It is amazing (no, it really is amazing) sometimes how the rawness of my emotions comes surging to the top.
I often tend to live at the edge of emotions - ask anyone who has spent a long time with me. Over the course of a day I can sway from happy to silly to angry to depressed - in a very real sense, sort of an emotional surfer on the waves of emotion, always looking for that one perfect wave.
Can I act like a thermostat instead of a thermometer? Can I regulate the environment around me? Sure. I almost never am so submerged in my own emotion that I cannot sense the situation around me and act as needed to either lighten things up or tone them down.

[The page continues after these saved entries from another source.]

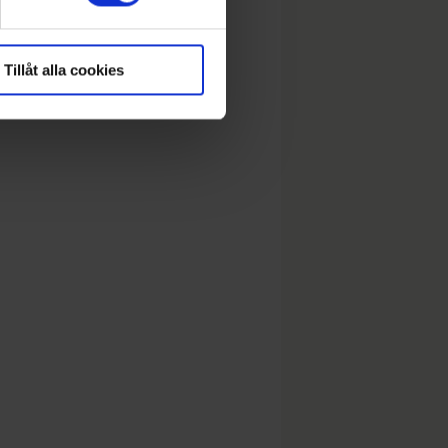
Tillåt alla cookies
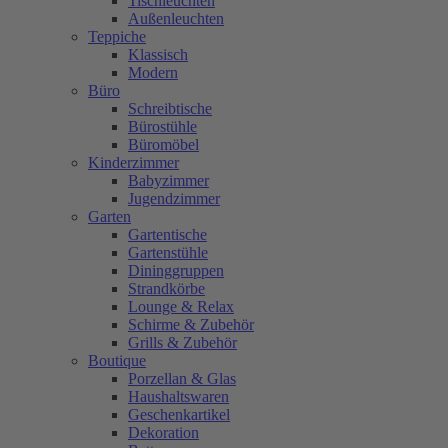
Tischleuchten
Außenleuchten
Teppiche
Klassisch
Modern
Büro
Schreibtische
Bürostühle
Büromöbel
Kinderzimmer
Babyzimmer
Jugendzimmer
Garten
Gartentische
Gartenstühle
Dininggruppen
Strandkörbe
Lounge & Relax
Schirme & Zubehör
Grills & Zubehör
Boutique
Porzellan & Glas
Haushaltswaren
Geschenkartikel
Dekoration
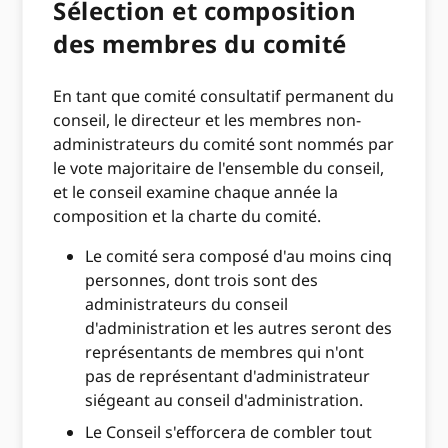
Sélection et composition
des membres du comité
En tant que comité consultatif permanent du
conseil, le directeur et les membres non-
administrateurs du comité sont nommés par
le vote majoritaire de l'ensemble du conseil,
et le conseil examine chaque année la
composition et la charte du comité.
Le comité sera composé d'au moins cinq
personnes, dont trois sont des
administrateurs du conseil
d'administration et les autres seront des
représentants de membres qui n'ont
pas de représentant d'administrateur
siégeant au conseil d'administration.
Le Conseil s'efforcera de combler tout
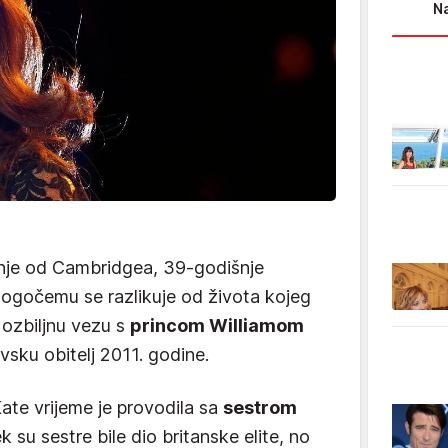
Na
kinje od Cambridgea, 39-godišnje
nogočemu se razlikuje od života kojeg
u ozbiljnu vezu s
princom Williamom
jevsku obitelj 2011. godine.
te vrijeme je provodila sa
sestrom
k su sestre bile dio britanske elite, no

But the counterpoint of emotion surfing is much like real surfing: it only really works if you are on the edge of the wave. To go into or under the wave is to lose your board - the proverbial "Wipe Out". And so most of my day to emotions are simply that: surface level, first pass reactions.
The risk of any sort of thought or writing or interaction with certain individuals who make us think is that these can cause me to go beyond the surface level of my emotions, down into the parts that don't always make it to the surface - or haven't for years.
It's surprising to me what I am finding. Things I thought were dead and gone years ago come surging to the fore with as much emotional power and pain as they ever have. The roots of theme (The ever popular "Root Cause Analysis") apparently went much deeper than I had anticipated.
In a word, more often than not it's painful. It's not surfing; it's the long swim.
But the sun is up, the water is warm, the sand is white and sparkling, and the sky is that cerulean blue it only actually gets in pictures. So you get your board, turn around, and head back into the ocean where the waves begin.
Just because the waves are big doesn't mean you shouldn't surf them.